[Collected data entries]
+===+

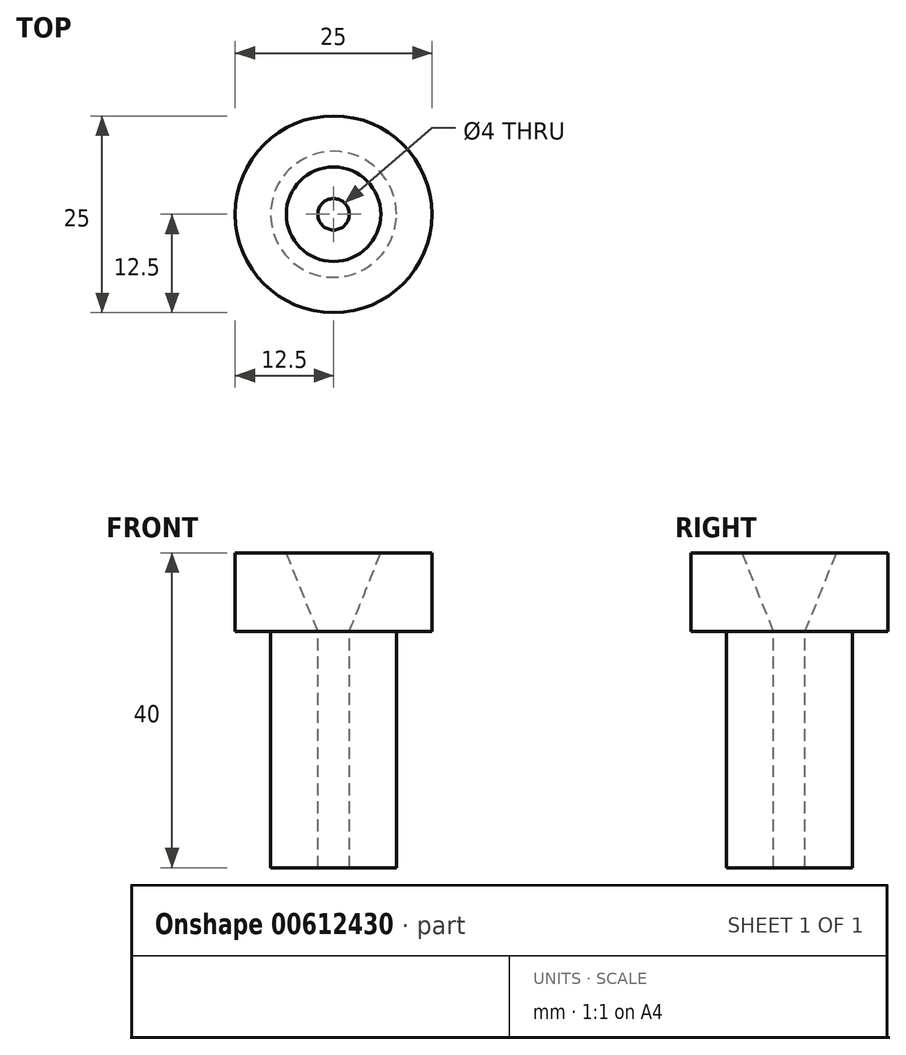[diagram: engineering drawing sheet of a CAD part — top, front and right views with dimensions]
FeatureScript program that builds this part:
annotation { "Feature Type Name" : "Feature", "Feature Type Description" : "" }
export const myFeature = defineFeature(function(context is Context, id is Id, definition is map)
    precondition{}
    {
        {
            var Q0;
            Q0=qCreatedBy(makeId("Top.planeOp"),FACE);
            var sketch = newSketch(context, id + "F0", { "sketchPlane" : qUnion([Q0])});
            skCircle(sketch, "E0", {"center": v(0, 0) * mm, "radius": 8 * mm});
            skSolve(sketch);
        }
        {
            var Q0;
            Q0=makeQuery(id+"F0.imprint","IMPRINT",FACE,{"disambiguationData":[TD([[makeQuery(id+"F0.imprint","IMPRINT",EDGE,{"derivedFrom":sQuery(id+"F0.wireOp",EDGE,"E0")}),1.0]])]});
            extrude(context, id + "F1", {"entities" : qUnion([Q0]), "oppositeDirection" : true, "depth" : 30 * mm, "offsetDistance" : 25 * mm});
        }
        {
            var Q0;
            Q0=makeQuery(id+"F1.opExtrude","CAP_FACE",FACE,{"disambiguationData":[OSD([sQuery(id+"F0.wireOp",EDGE,"E0")])],"isStart":true});
            var sketch = newSketch(context, id + "F2", { "sketchPlane" : qUnion([Q0])});
            skCircle(sketch, "E1", {"center": v(0, 0) * mm, "radius": 2 * mm});
            skSolve(sketch);
        }
        {
            var Q0;
            Q0 = qSketchRegion(id + "F2", true);
            extrude(context, id + "F3", {"entities" : qUnion([Q0]), "operationType" : NewBodyOperationType.REMOVE, "oppositeDirection" : true, "depth" : 30 * mm, "offsetDistance" : 25 * mm});
        }
        {
            var Q0;
            Q0=makeQuery(id+"F1.opExtrude","CAP_FACE",FACE,{"disambiguationData":[OSD([sQuery(id+"F0.wireOp",EDGE,"E0")])],"isStart":true});
            var sketch = newSketch(context, id + "F4", { "sketchPlane" : qUnion([Q0])});
            skCircle(sketch, "E2", {"center": v(0, 0) * mm, "radius": 12.5 * mm});
            skSolve(sketch);
        }
        {
            var Q0;
            Q0=makeQuery(id+"F4.imprint","IMPRINT",FACE,{"disambiguationData":[TD([[makeQuery(id+"F4.imprint","IMPRINT",EDGE,{"derivedFrom":sQuery(id+"F4.wireOp",EDGE,"E2")}),1.0]])]});
            var Q1;
            Q1=makeQuery(id+"F4.imprint","IMPRINT",FACE,{"disambiguationData":[TD([[makeQuery(id+"F4.imprint","IMPRINT",EDGE,{"derivedFrom":makeQuery(id+"F1.opExtrude","CAP_EDGE",EDGE,{"disambiguationData":[OSD([sQuery(id+"F0.wireOp",EDGE,"E0")])],"isStart":true})}),1.0]])]});
            var Q2;
            Q2=sQuery(id+"F4.wireOp",EDGE,"E2");
            extrude(context, id + "F5", {"entities" : qUnion([Q0, Q1]), "surfaceEntities" : qUnion([Q2]), "depth" : 10 * mm, "offsetDistance" : 25 * mm});
        }
        {
            var Q0;
            Q0=makeQuery(id+"F5.opExtrude","CAP_EDGE",EDGE,{"disambiguationData":[OSD([sQuery(id+"F2.wireOp",EDGE,"E1")])],"isStart":false});
            chamfer(context, id + "F6", {"entities" : qUnion([Q0]), "chamferType" : ChamferType.TWO_OFFSETS, "width1" : 4 * mm, "oppositeDirection" : true, "width2" : 10 * mm, "tangentPropagation" : true});
        }
    });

+===+

> What to work on
Filter the listing above down to the lines that contain the string "radius", and copy each of those lines unchanged.

> Final result
            skCircle(sketch, "E0", {"center": v(0, 0) * mm, "radius": 8 * mm});
            skCircle(sketch, "E1", {"center": v(0, 0) * mm, "radius": 2 * mm});
            skCircle(sketch, "E2", {"center": v(0, 0) * mm, "radius": 12.5 * mm});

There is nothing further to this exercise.